Violence Precedes April 16 Crucial Presidential Election in Nigeria
Only days away from Nigeria’s 2011 state and national elections on April 16, campaigning, and its accompanying violence, continue. At least one bomb blast near a ruling People’s Democratic Party (PDP) campaign rally, near the capital of Abuja, left at least 14 people dead. In the North, members of the radical Islamic sect, an extremist group that is located primarily in Northern Nigeria, reportedly continued their rampage against the federal government, killing two police officers. Ethnic and religious violence also continue unabated near the city of Jos.
Since the end of military rule in 1999, the PDP candidate has won every presidential poll. By tradition, the PDP alternated power between north and south after serving two terms in office. But this pattern was interrupted when President Umaru Yar’adua (a northerner) died before his first term had ended, elevating his deputy, Vice President Goodluck Jonathan (a southerner) to the seat of power.

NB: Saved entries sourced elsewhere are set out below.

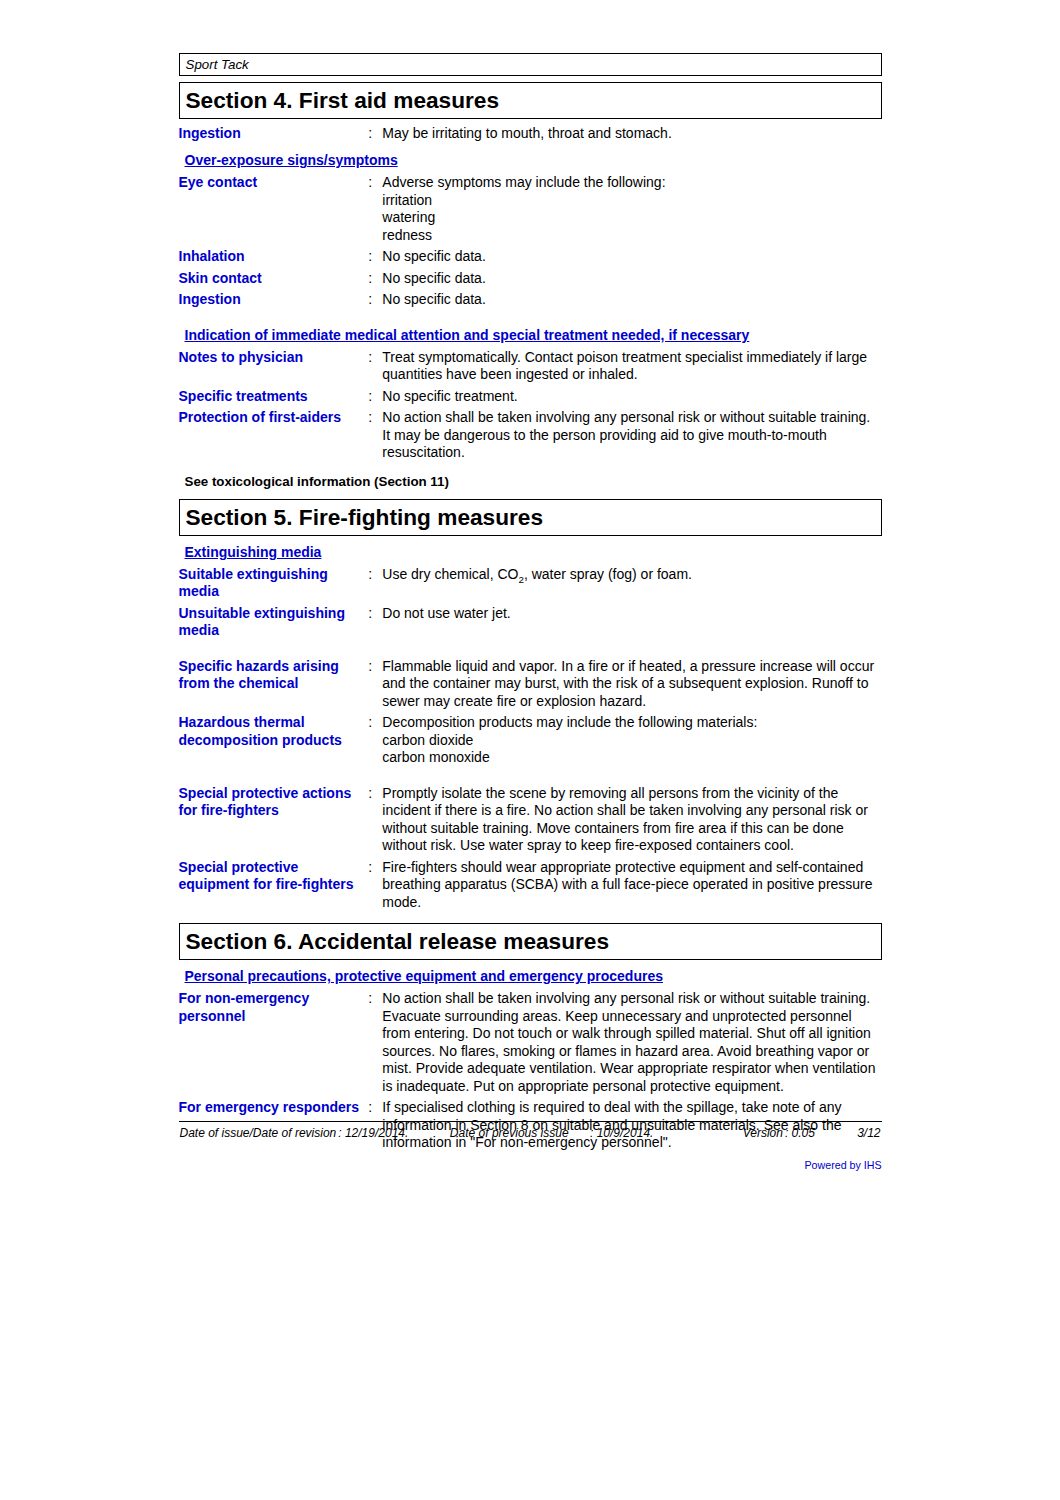Sport Tack
Section 4. First aid measures
| Ingestion | : | May be irritating to mouth, throat and stomach. |
Over-exposure signs/symptoms
| Eye contact | : | Adverse symptoms may include the following: irritation watering redness |
| Inhalation | : | No specific data. |
| Skin contact | : | No specific data. |
| Ingestion | : | No specific data. |
Indication of immediate medical attention and special treatment needed, if necessary
| Notes to physician | : | Treat symptomatically. Contact poison treatment specialist immediately if large quantities have been ingested or inhaled. |
| Specific treatments | : | No specific treatment. |
| Protection of first-aiders | : | No action shall be taken involving any personal risk or without suitable training. It may be dangerous to the person providing aid to give mouth-to-mouth resuscitation. |
See toxicological information (Section 11)
Section 5. Fire-fighting measures
Extinguishing media
| Suitable extinguishing media | : | Use dry chemical, CO 2 , water spray (fog) or foam. |
| Unsuitable extinguishing media | : | Do not use water jet. |
| Specific hazards arising from the chemical | : | Flammable liquid and vapor. In a fire or if heated, a pressure increase will occur and the container may burst, with the risk of a subsequent explosion. Runoff to sewer may create fire or explosion hazard. |
| Hazardous thermal decomposition products | : | Decomposition products may include the following materials: carbon dioxide carbon monoxide |
| Special protective actions for fire-fighters | : | Promptly isolate the scene by removing all persons from the vicinity of the incident if there is a fire. No action shall be taken involving any personal risk or without suitable training. Move containers from fire area if this can be done without risk. Use water spray to keep fire-exposed containers cool. |
| Special protective equipment for fire-fighters | : | Fire-fighters should wear appropriate protective equipment and self-contained breathing apparatus (SCBA) with a full face-piece operated in positive pressure mode. |
Section 6. Accidental release measures
Personal precautions, protective equipment and emergency procedures
| For non-emergency personnel | : | No action shall be taken involving any personal risk or without suitable training. Evacuate surrounding areas. Keep unnecessary and unprotected personnel from entering. Do not touch or walk through spilled material. Shut off all ignition sources. No flares, smoking or flames in hazard area. Avoid breathing vapor or mist. Provide adequate ventilation. Wear appropriate respirator when ventilation is inadequate. Put on appropriate personal protective equipment. |
| For emergency responders | : | If specialised clothing is required to deal with the spillage, take note of any information in Section 8 on suitable and unsuitable materials. See also the information in "For non-emergency personnel". |
| Date of issue/Date of revision | : 12/19/2014. | Date of previous issue | : 10/9/2014. | Version | : 0.05 | 3/12 |
Powered by IHS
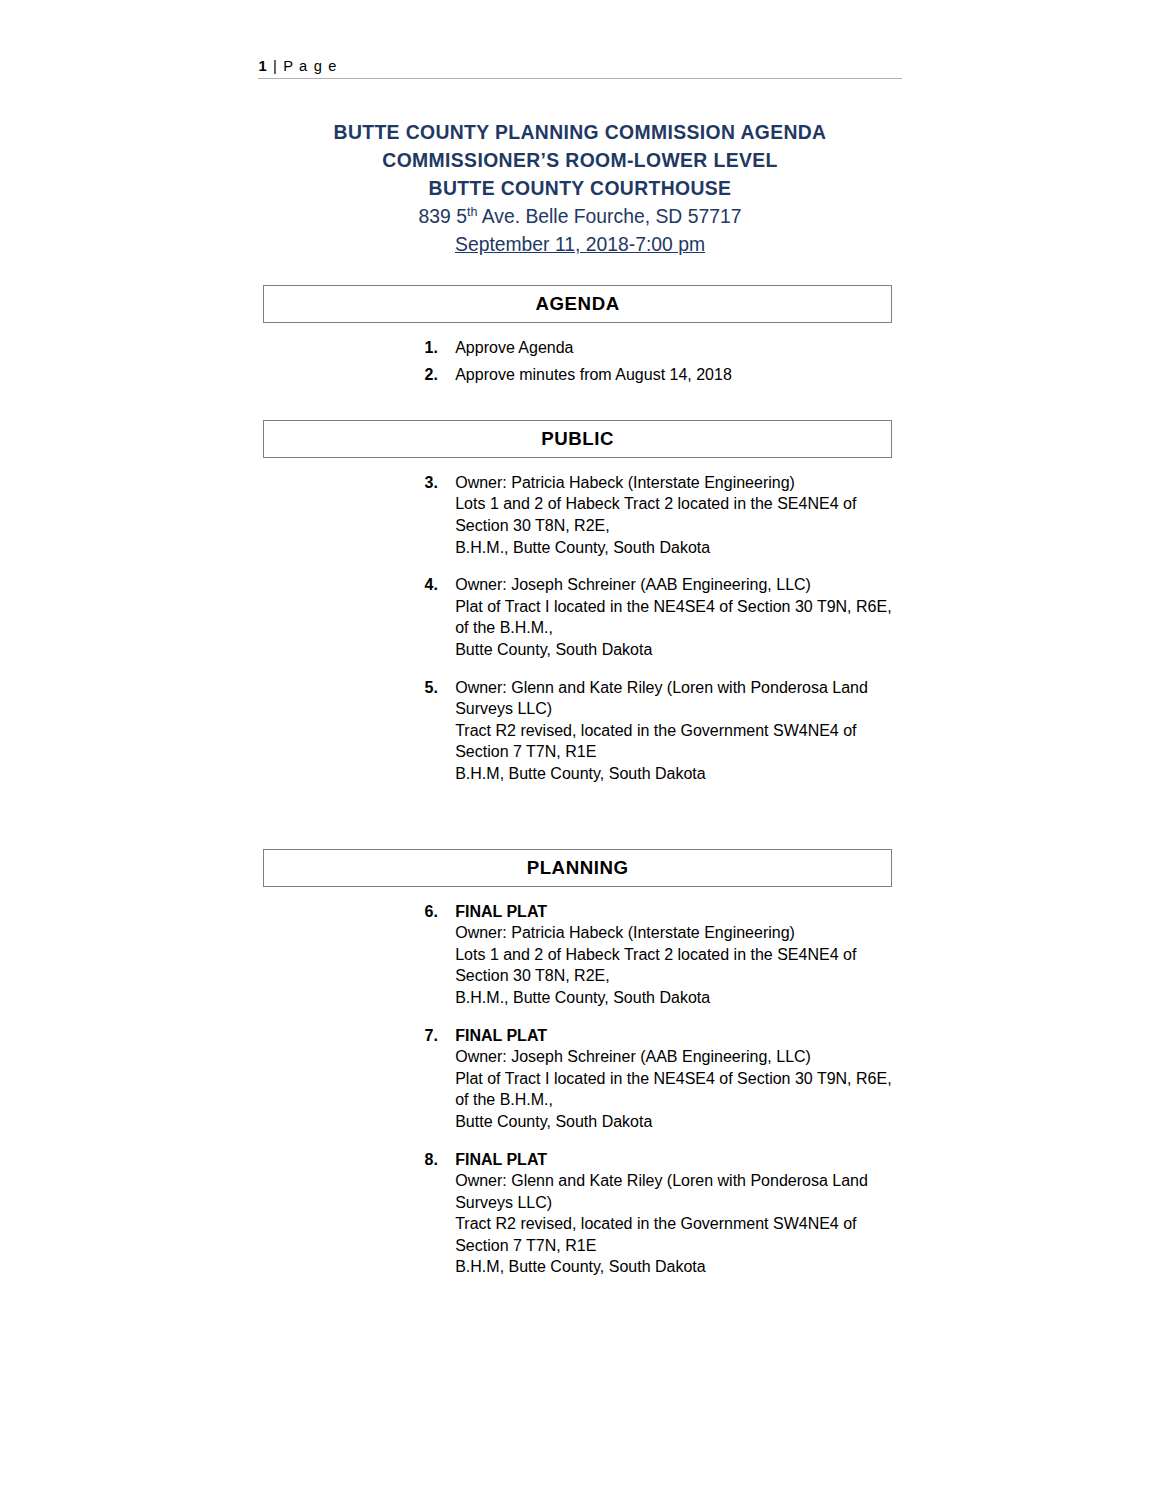1 | P a g e
BUTTE COUNTY PLANNING COMMISSION AGENDA
COMMISSIONER’S ROOM-LOWER LEVEL
BUTTE COUNTY COURTHOUSE
839 5th Ave. Belle Fourche, SD 57717
September 11, 2018-7:00 pm
AGENDA
1. Approve Agenda
2. Approve minutes from August 14, 2018
PUBLIC
3. Owner: Patricia Habeck (Interstate Engineering)
Lots 1 and 2 of Habeck Tract 2 located in the SE4NE4 of Section 30 T8N, R2E,
B.H.M., Butte County, South Dakota
4. Owner: Joseph Schreiner (AAB Engineering, LLC)
Plat of Tract I located in the NE4SE4 of Section 30 T9N, R6E, of the B.H.M.,
Butte County, South Dakota
5. Owner: Glenn and Kate Riley (Loren with Ponderosa Land Surveys LLC)
Tract R2 revised, located in the Government SW4NE4 of Section 7 T7N, R1E
B.H.M, Butte County, South Dakota
PLANNING
6. FINAL PLAT
Owner: Patricia Habeck (Interstate Engineering)
Lots 1 and 2 of Habeck Tract 2 located in the SE4NE4 of Section 30 T8N, R2E,
B.H.M., Butte County, South Dakota
7. FINAL PLAT
Owner: Joseph Schreiner (AAB Engineering, LLC)
Plat of Tract I located in the NE4SE4 of Section 30 T9N, R6E, of the B.H.M.,
Butte County, South Dakota
8. FINAL PLAT
Owner: Glenn and Kate Riley (Loren with Ponderosa Land Surveys LLC)
Tract R2 revised, located in the Government SW4NE4 of Section 7 T7N, R1E
B.H.M, Butte County, South Dakota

“In the northern part of the nation, especially the 12 sharia states (under Islamic law), most of the Muslims are against Goodluck Jonathan’s candidature,” an Open Doors co-worker explained. “They look at it based on religion, not on what he can deliver.” Jonathan’s defeat of a Muslim PDP opponent at the primaries displeased most of the Muslim umma (community). “Therefore, they are now scheming to ensure that a Muslim will be the winner, at all costs. There will be implications for the church should the Congress for Progressive Change (CPC) candidate Buhari win the election,” the Open Doors co-worker continued. “During a previous election campaign, Buhari categorically stated that a Muslim should never vote for a non-Muslim, and if voted into power, he would uphold the religion of Allah.”

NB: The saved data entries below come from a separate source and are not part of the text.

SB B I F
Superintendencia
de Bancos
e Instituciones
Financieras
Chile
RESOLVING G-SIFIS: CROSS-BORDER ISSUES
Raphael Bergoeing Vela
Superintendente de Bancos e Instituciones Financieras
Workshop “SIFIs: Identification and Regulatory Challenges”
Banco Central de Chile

The possibility of instability in the country during and after the polls remains high, especially for the church. Speculations are rife that weapons are being smuggled into the country with the aim of causing havoc during the polls or the aftermath. “But once there is a crisis, whatever the cause may be, Nigerian Muslims will vent their anger on the church,” the OD co-worker predicted. “Particularly in Jos, the election needs constant prayer. In this predominantly Christian area, the election will most probably go smoothly but there is a military presence in most of the volatile spots. And with the election around the corner, more patrol vans have been given to the soldiers to ensure adequate security.”

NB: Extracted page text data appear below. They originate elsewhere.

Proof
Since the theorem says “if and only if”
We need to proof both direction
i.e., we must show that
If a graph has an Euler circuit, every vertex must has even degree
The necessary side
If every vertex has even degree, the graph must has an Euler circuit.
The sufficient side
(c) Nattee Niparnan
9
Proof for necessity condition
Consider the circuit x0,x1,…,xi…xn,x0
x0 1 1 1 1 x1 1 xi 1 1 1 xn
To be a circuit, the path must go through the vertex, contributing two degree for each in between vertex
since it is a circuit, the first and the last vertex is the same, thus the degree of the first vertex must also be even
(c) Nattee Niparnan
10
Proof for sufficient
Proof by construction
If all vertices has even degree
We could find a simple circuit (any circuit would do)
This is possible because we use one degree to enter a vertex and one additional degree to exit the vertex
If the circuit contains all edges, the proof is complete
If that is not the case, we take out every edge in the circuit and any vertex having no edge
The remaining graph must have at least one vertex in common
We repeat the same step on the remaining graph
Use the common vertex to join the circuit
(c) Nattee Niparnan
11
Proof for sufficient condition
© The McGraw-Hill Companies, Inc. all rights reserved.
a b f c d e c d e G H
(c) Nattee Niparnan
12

Father, as the election in Nigeria approaches, we pray for peace and stability. Bring about an election that places a godly man in this powerful position, one who will rule justly and fairly for all, no matter what their religious convictions. We call on you to override the plans of people importing weapons for destabilizing the election and attacking Christians there. Give wisdom and discernment to the Open Doors staff in Jos that the election there will be a model for justice.